Transparent objects include:
- ship thrusters
- light billboards
- lasers
- shield effects
- glass cockpits
- planet rings
- star halos
Theory:
- Do a collection pass, frustum cull and collect all objects to "bins" or "buckets"
- Depth write on, depth testing on. Sort and draw opaque objects, preferably front to back
- Depth write off, depth testing on. Sort and draw transparent objects, back to front
Step 2 will not work, since bodies are currently drawn back to front. After drawing distant planets, or when shaders are off, the depth buffer is cleared. If this is still necessary to do, object drawing needs to be separated into two phases (after Background is drawn):
- Draw far objects: planets and their rings, stars.
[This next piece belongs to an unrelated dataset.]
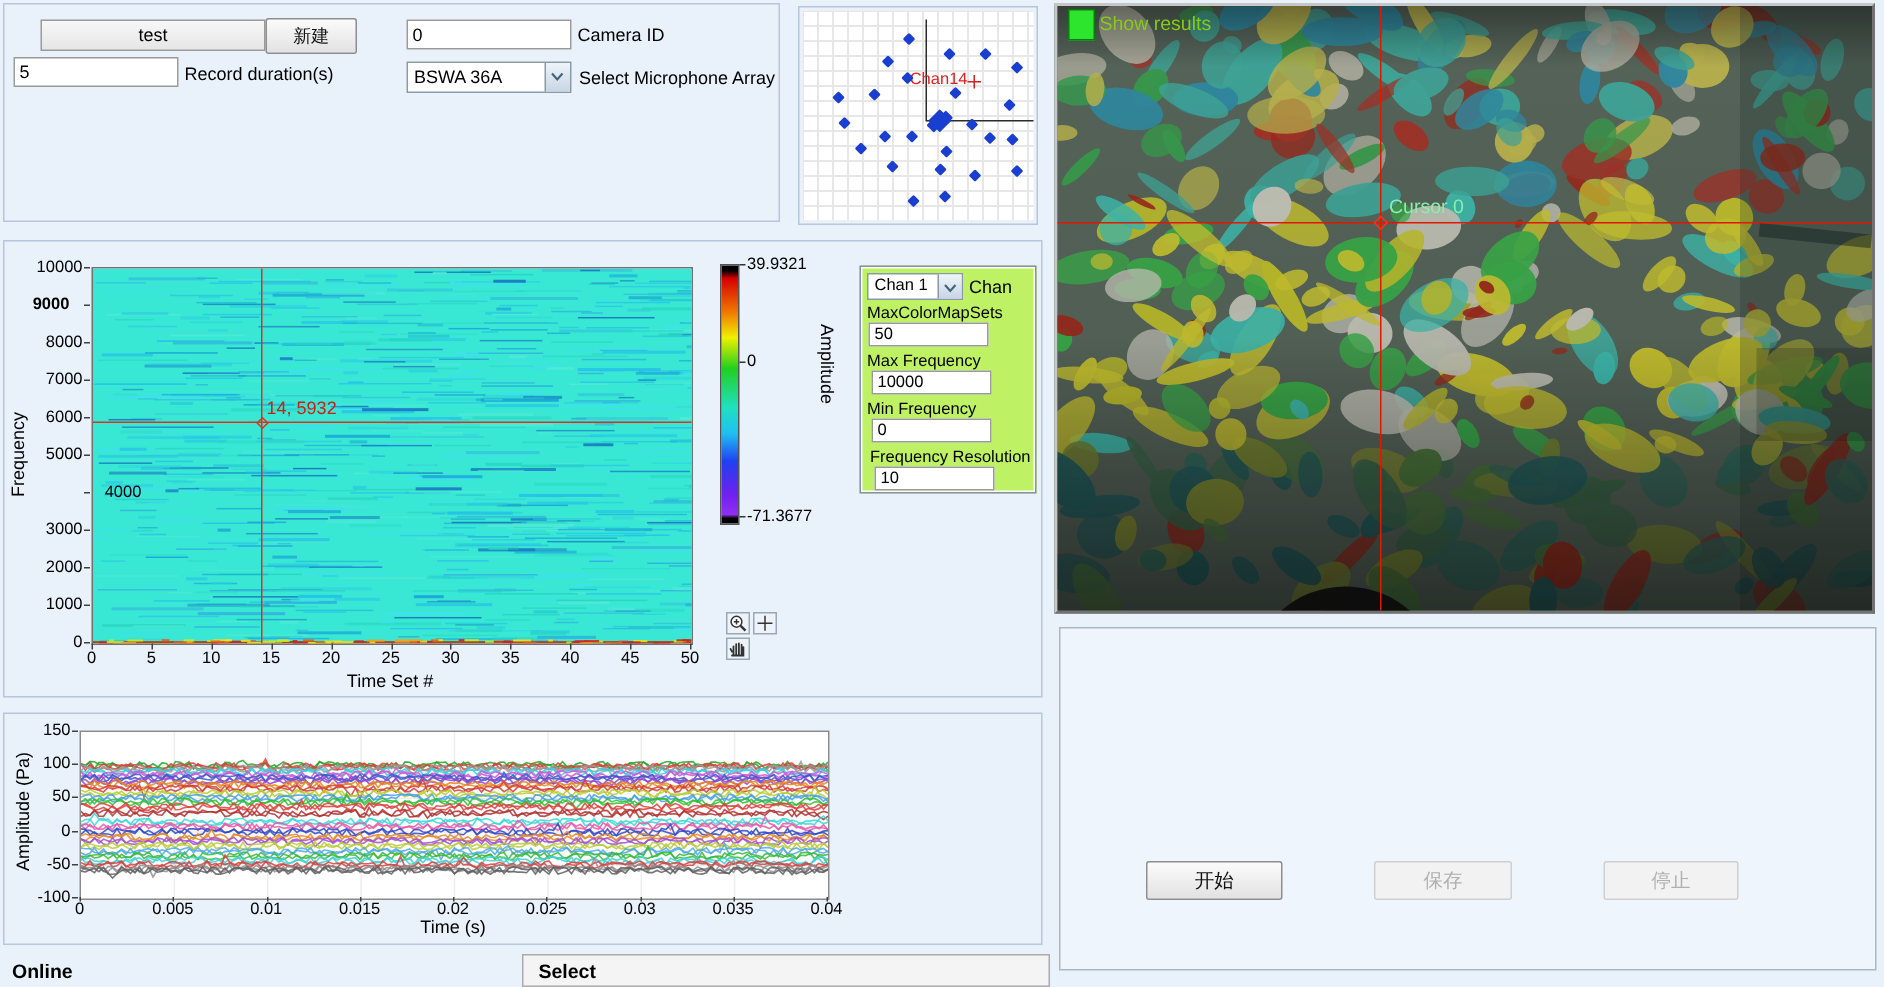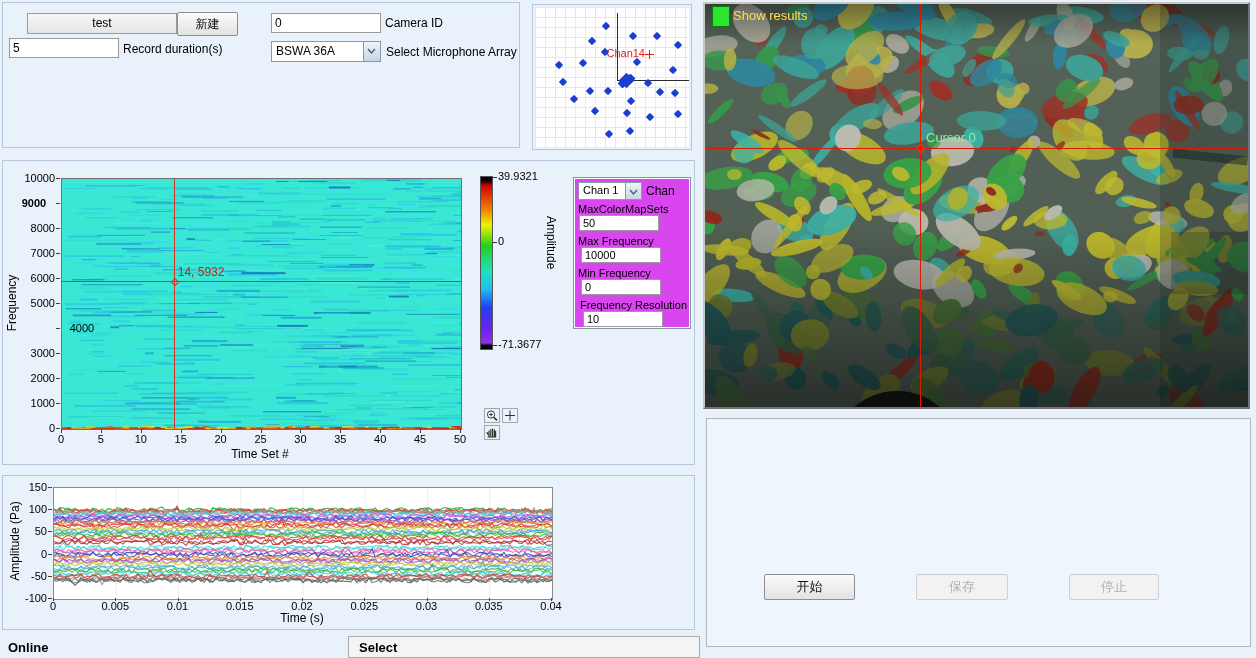"Show results" #show-results-lab { color: #fde047 -> #84cc16 }
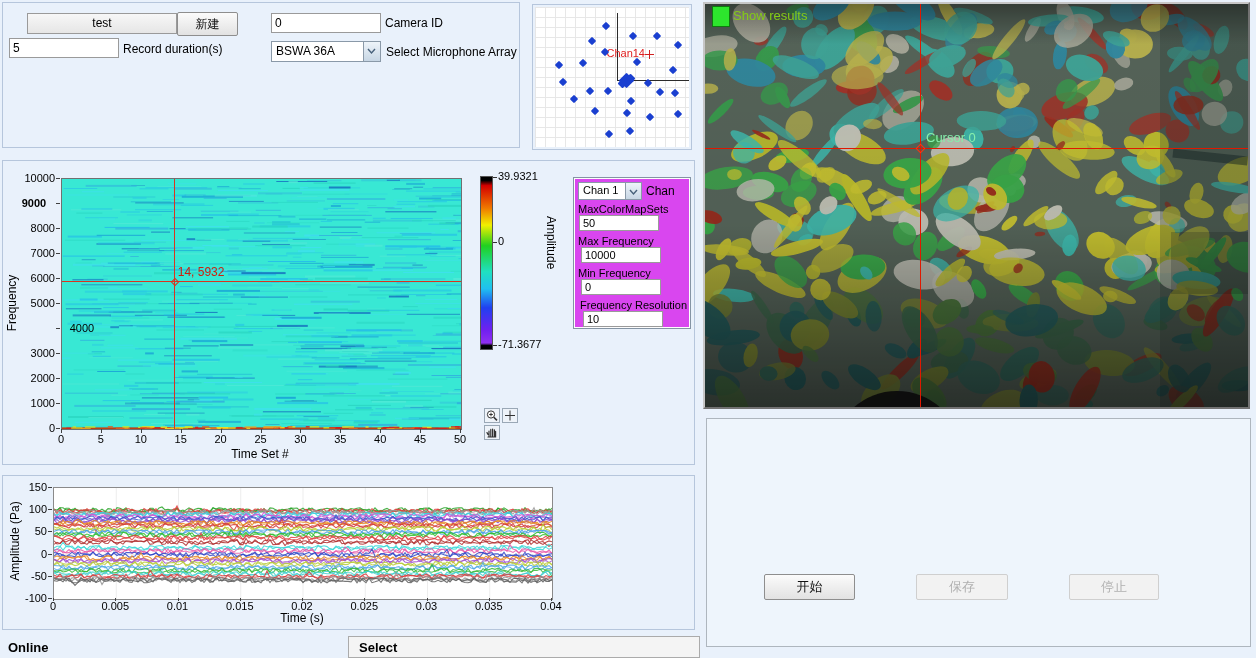"Chan 1" #analysis-cluster { background: #d946ef -> #bef264 }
Depth will be cleared during this.
- Draw closer objects: cities, ships, lasers
Pass camera to all renderable objects:
void Body::Render(Camera* camera, ...) { //instead of immediate drawing, add Graphic objects to be drawn later //calculate transformations here camera->opaqueBucket.Add(Graphic(...)) camera->transBucket.Add(Graphic(...)) }
Notes for optimization
A smarter structure will also allow for some optimizations - someday.
State sorting
Objects can be sorted by material or material properties. When everything uses Materials the Renderer will avoid some state switches by comparing material pointers. Example: thrusters all use the same material.
Early Z
In theory, depth testing can be done as soon as a vertex shader finishes. This can avoid running costly fragment shaders for invisible fragments. However Pioneer cannot benefit from this since all fragment shaders calculate a custom depth - the shader needs to be fully run before the final depth is known. It's not too bad, since we don't have that much overdraw - mostly the player is seeing black space.
In any case, the problem can be worked around with a Z prepass - render all objects using a shader that only does the depth calculation, then turn depth write off and draw the objects again with the usual fragment shader (but without gl_FragDepth).
We might see the benefit in cities with many, complex buildings.
Batching
To reduce the number of glDraw* calls, simple objects (thrusters, effect quads) can be copied into temporary vertex buffers (check identical materials again), and then drawn at once. Note thrusters, lasers are additively blended and do not have to be individually sorted.
New notes (2013)
Planets mix opaque and transparent geometry. Since zbuffer is cleared after rendering a faraway planet, the planet's surface, rings and atmosphere need to be rendered in one go.
Models may mix opaque and transparent geometry. Such models need to be therefore drawn twice, with the appropriate node masks used during draw traversal. A special visitor should be used to update the nodemasks to prevent unnecessary traversal as high as possible (matrix transform with transparent children should be marked transparent).